Elizabeth Wright is a head professor at the University of Georgia (United States) and holds a Doctorate in Spanish Literature from Johns Hopkins University (United States).

As a member of DICAT, directed by Teresa Ferrer, she participates in the project CATCOM. Las comedias y sus representantes. Base de datos de las comedias mencionadas en la documentación teatral (1540-1700) and in the project Patrimonio teatral clásico español: textos e instrumentos de investigación, coordinated by Joan Oleza within the 2010 Consolider-Ingenio programme, both funded by the Ministry of Science and Innovation. She also directs the project Crosscurrents and Confluences: An Annotated Edition and Translation of Latin Poetry on the Battle of Lepanto (1571), funded by the US government's National Endowment for the Humanities (2010-2012).

Her research on theatre has given rise to numerous books and articles. She wrote the study Pilgrimage to Patronage: Lope de Vega and the Court of Philip III (2001) and she penned a critical edition of Los ramilletes de Madrid by Lope de Vega, which was published in Parte XI of the complete edition produced by the Prolope Group (Universidad Autónoma de Barcelona).
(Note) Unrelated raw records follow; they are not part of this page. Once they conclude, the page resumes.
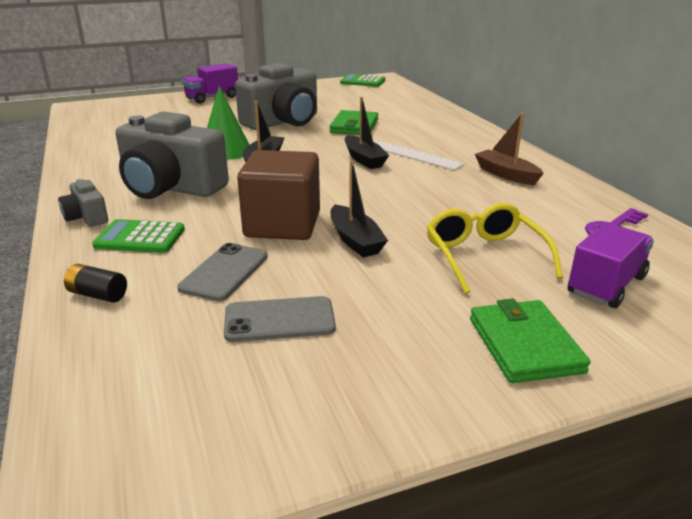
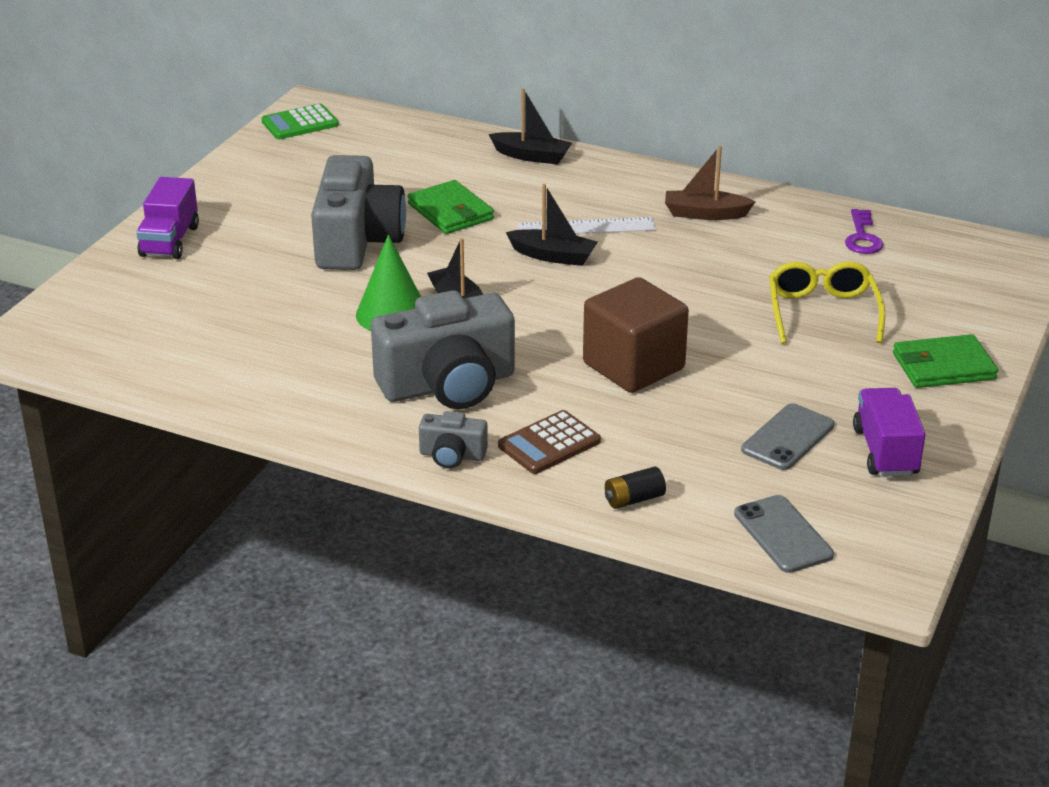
camera: 45 degrees left, 5 degrees up
(140, 238) = (549, 443): green calculator -> brown calculator
(224, 272) = (680, 429): grey phone -> grey phone (783, 534)
(355, 240) = (715, 349): black boat -> black boat (531, 156)
(484, 256) = (822, 312): yellow glasses -> yellow glasses turned 60 degrees clockwise
(525, 345) = (943, 366): green wallet -> green wallet turned 45 degrees counterclockwise
(606, 285) = (925, 294): purple truck -> purple truck (885, 452)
She has also studied the translations of Spanish theatre into Nahuatl in colonial Mexico, publishing several articles on the subject, and co-authored a trilingual publication, in collaboration with Louise M. Burkart and Barry D. Sell, entitled Spanish Golden Age Dramas in Mexican Translation (2008). She is currently working with classical specialists Sarah Spence and Andrew Lermons on an edition of Spanish and Italian poetry inspired by the Battle of Lepanto, which will be published by Harvard University Press in its I Tatti Renaissance Library. Wright is currently on the Editorial Board of the Bulletin of the Comediantes y de Calíope magazine.